Dataset items:
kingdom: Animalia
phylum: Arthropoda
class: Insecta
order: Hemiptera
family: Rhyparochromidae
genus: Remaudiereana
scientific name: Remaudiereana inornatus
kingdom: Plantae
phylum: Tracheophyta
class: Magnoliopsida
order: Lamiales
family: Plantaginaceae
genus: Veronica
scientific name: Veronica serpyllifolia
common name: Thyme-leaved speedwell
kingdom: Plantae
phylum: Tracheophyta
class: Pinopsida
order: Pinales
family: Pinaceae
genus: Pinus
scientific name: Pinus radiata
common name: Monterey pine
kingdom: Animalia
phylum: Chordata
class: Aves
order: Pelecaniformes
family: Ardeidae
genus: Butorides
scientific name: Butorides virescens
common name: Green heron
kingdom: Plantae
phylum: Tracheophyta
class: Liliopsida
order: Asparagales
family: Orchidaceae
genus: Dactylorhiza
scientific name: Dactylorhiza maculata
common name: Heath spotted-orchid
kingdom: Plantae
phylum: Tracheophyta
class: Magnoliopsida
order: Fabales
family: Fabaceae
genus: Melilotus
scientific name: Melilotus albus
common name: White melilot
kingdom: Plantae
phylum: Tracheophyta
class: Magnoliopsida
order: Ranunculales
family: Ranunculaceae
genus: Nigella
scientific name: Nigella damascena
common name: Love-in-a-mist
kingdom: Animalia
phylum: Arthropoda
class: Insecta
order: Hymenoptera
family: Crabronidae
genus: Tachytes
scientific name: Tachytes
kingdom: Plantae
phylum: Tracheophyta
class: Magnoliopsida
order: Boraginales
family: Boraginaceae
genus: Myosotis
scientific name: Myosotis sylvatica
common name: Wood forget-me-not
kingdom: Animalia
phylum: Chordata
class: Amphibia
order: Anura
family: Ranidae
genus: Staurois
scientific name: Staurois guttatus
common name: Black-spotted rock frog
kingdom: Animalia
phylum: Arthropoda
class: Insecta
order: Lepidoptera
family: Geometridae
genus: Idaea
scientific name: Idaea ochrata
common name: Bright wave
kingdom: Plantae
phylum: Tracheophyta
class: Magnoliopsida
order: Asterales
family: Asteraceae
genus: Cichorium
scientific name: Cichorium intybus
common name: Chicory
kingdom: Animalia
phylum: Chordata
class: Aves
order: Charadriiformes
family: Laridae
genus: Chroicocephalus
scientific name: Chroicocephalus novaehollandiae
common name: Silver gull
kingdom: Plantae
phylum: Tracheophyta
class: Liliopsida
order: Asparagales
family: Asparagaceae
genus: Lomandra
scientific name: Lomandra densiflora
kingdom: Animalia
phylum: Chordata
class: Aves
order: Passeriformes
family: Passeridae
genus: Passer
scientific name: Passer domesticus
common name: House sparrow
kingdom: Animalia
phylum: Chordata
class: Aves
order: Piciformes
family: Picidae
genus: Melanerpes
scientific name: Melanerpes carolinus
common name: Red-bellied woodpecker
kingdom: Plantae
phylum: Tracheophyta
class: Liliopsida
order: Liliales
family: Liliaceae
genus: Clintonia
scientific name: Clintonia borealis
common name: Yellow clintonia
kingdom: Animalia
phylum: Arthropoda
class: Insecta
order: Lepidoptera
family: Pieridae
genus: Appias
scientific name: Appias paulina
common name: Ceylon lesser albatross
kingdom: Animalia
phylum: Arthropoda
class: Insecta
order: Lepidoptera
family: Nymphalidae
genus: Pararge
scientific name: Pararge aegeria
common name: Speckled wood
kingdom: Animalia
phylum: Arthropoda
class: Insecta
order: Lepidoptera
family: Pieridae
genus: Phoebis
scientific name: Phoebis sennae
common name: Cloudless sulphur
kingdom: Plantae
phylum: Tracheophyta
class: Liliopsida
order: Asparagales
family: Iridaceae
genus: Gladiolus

• **Exercise prompt**:
Reproduce every line of the entries above without any change.

• **Correct response**:
kingdom: Animalia
phylum: Arthropoda
class: Insecta
order: Hemiptera
family: Rhyparochromidae
genus: Remaudiereana
scientific name: Remaudiereana inornatus
kingdom: Plantae
phylum: Tracheophyta
class: Magnoliopsida
order: Lamiales
family: Plantaginaceae
genus: Veronica
scientific name: Veronica serpyllifolia
common name: Thyme-leaved speedwell
kingdom: Plantae
phylum: Tracheophyta
class: Pinopsida
order: Pinales
family: Pinaceae
genus: Pinus
scientific name: Pinus radiata
common name: Monterey pine
kingdom: Animalia
phylum: Chordata
class: Aves
order: Pelecaniformes
family: Ardeidae
genus: Butorides
scientific name: Butorides virescens
common name: Green heron
kingdom: Plantae
phylum: Tracheophyta
class: Liliopsida
order: Asparagales
family: Orchidaceae
genus: Dactylorhiza
scientific name: Dactylorhiza maculata
common name: Heath spotted-orchid
kingdom: Plantae
phylum: Tracheophyta
class: Magnoliopsida
order: Fabales
family: Fabaceae
genus: Melilotus
scientific name: Melilotus albus
common name: White melilot
kingdom: Plantae
phylum: Tracheophyta
class: Magnoliopsida
order: Ranunculales
family: Ranunculaceae
genus: Nigella
scientific name: Nigella damascena
common name: Love-in-a-mist
kingdom: Animalia
phylum: Arthropoda
class: Insecta
order: Hymenoptera
family: Crabronidae
genus: Tachytes
scientific name: Tachytes
kingdom: Plantae
phylum: Tracheophyta
class: Magnoliopsida
order: Boraginales
family: Boraginaceae
genus: Myosotis
scientific name: Myosotis sylvatica
common name: Wood forget-me-not
kingdom: Animalia
phylum: Chordata
class: Amphibia
order: Anura
family: Ranidae
genus: Staurois
scientific name: Staurois guttatus
common name: Black-spotted rock frog
kingdom: Animalia
phylum: Arthropoda
class: Insecta
order: Lepidoptera
family: Geometridae
genus: Idaea
scientific name: Idaea ochrata
common name: Bright wave
kingdom: Plantae
phylum: Tracheophyta
class: Magnoliopsida
order: Asterales
family: Asteraceae
genus: Cichorium
scientific name: Cichorium intybus
common name: Chicory
kingdom: Animalia
phylum: Chordata
class: Aves
order: Charadriiformes
family: Laridae
genus: Chroicocephalus
scientific name: Chroicocephalus novaehollandiae
common name: Silver gull
kingdom: Plantae
phylum: Tracheophyta
class: Liliopsida
order: Asparagales
family: Asparagaceae
genus: Lomandra
scientific name: Lomandra densiflora
kingdom: Animalia
phylum: Chordata
class: Aves
order: Passeriformes
family: Passeridae
genus: Passer
scientific name: Passer domesticus
common name: House sparrow
kingdom: Animalia
phylum: Chordata
class: Aves
order: Piciformes
family: Picidae
genus: Melanerpes
scientific name: Melanerpes carolinus
common name: Red-bellied woodpecker
kingdom: Plantae
phylum: Tracheophyta
class: Liliopsida
order: Liliales
family: Liliaceae
genus: Clintonia
scientific name: Clintonia borealis
common name: Yellow clintonia
kingdom: Animalia
phylum: Arthropoda
class: Insecta
order: Lepidoptera
family: Pieridae
genus: Appias
scientific name: Appias paulina
common name: Ceylon lesser albatross
kingdom: Animalia
phylum: Arthropoda
class: Insecta
order: Lepidoptera
family: Nymphalidae
genus: Pararge
scientific name: Pararge aegeria
common name: Speckled wood
kingdom: Animalia
phylum: Arthropoda
class: Insecta
order: Lepidoptera
family: Pieridae
genus: Phoebis
scientific name: Phoebis sennae
common name: Cloudless sulphur
kingdom: Plantae
phylum: Tracheophyta
class: Liliopsida
order: Asparagales
family: Iridaceae
genus: Gladiolus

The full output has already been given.